Rotary learns about JLARC commission

WEST POINT — Did Old Dominion University's addition of football in 2009 cause a rise in mandatory student athletic fees? Did Longwood University's move to NCAA Division I result in higher fees for students? Will year-round schooling for Virginia's K-12 student result in higher Standards of Learning test scores? If a committee of the Virginia General Assembly wants to know the answer to these and many more questions that might impact legislation they are considering, the Joint Legislative Audit and Review Commission or JLARC for short is available to help. The guest of club member Paul Diggs, the Executive Director of JLARC, Hal Greer visited the Rotary Club of West Point last Thursday to explain the work of his agency.

Of course JLARC does more than simply answer questions. In fact the answers to many questions are the result of an investigation launched by JLARC. "We're generalists, sometimes we have to go out and learn about something that we didn't know about before we started," explained Greer. According to its website, "JLARC is the oversight agency of the Virginia General Assembly, established to evaluate the operations and performance of State agencies and programs." Other main objectives of the commission include recommending program and agency saving, findings ways to better accomplish program and agency objectives and ensuring laws are being carried out as the state legislature intended.

Even though studies by JLARC are initiated by the General Assembly, anyone with access to the Internet can view their website (http://jlarc.virginia.gov) and use the information gathered by the agency. In addition to the study on year-round schools, recent studies have covered subjects as diverse as the Virginia Retirement System and the Virginia Ports Authority.

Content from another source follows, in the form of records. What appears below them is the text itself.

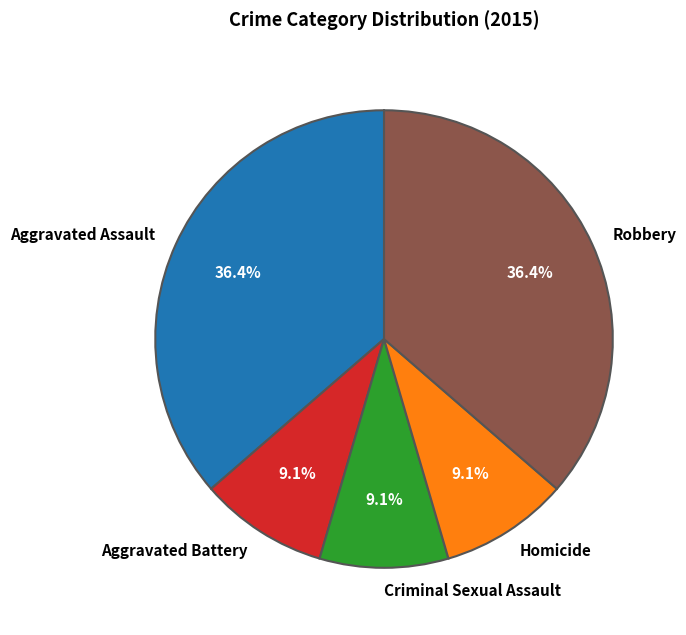

Count the number of slices in the pie.

5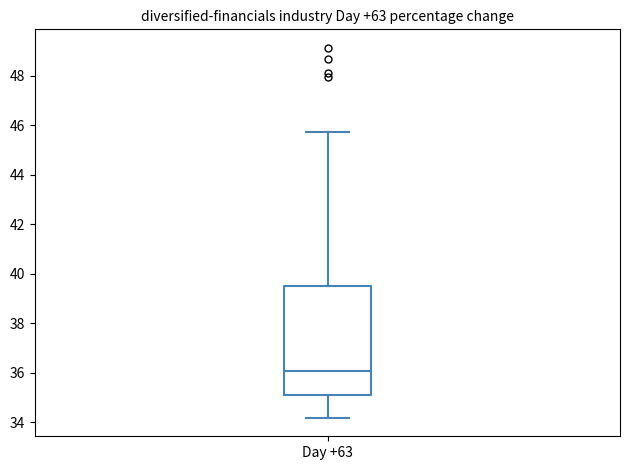

Read this box plot against the y-axis: the position of the median line, the range covered by the box, and the ends of both whiskers. The values are not printed on the chart, so give them approximately, as read against the axis.

median 36.0, box 35.2 to 39.4, whiskers 34.2 to 45.8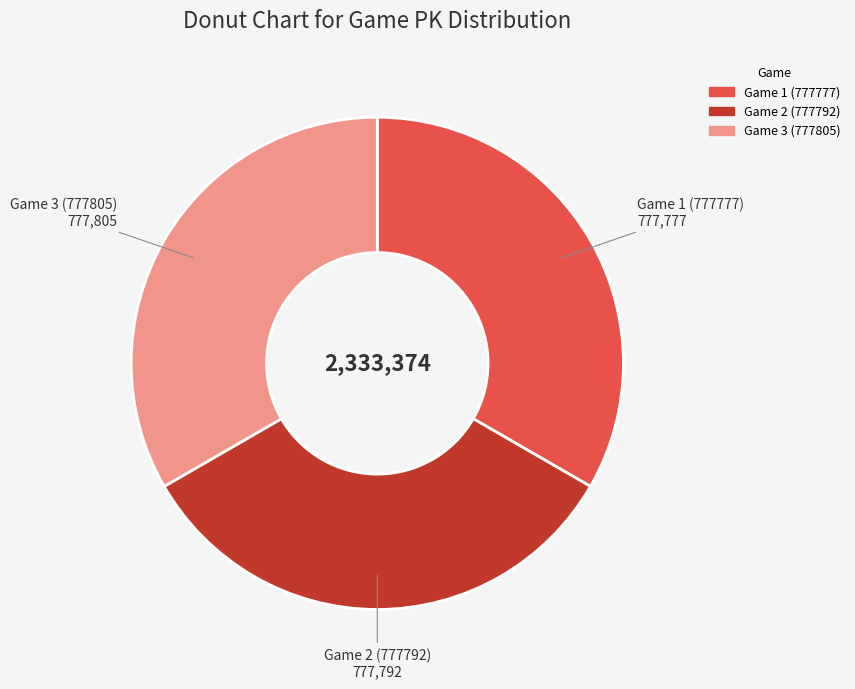

The Game 2 (777792) slice represents 24% of the pie. True or false?

False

A particularly interesting yearly study is Virginia Compared to the Other States which compares the Commonwealth with the other states in regard to everything from population, per capita income, and unemployment rates to per pupil school funding (Virginia $4411) and state corrections expenditures per offender (Virginia $11,858).

By the way, football at ODU and moving up to Division I at Longwood did result in higher mandatory fees for students and even though there were some increases for specific student subgroups, JLARC found "no appreciable difference in SOL test scores of general student populations at year-round schools compared to traditional calendar schools."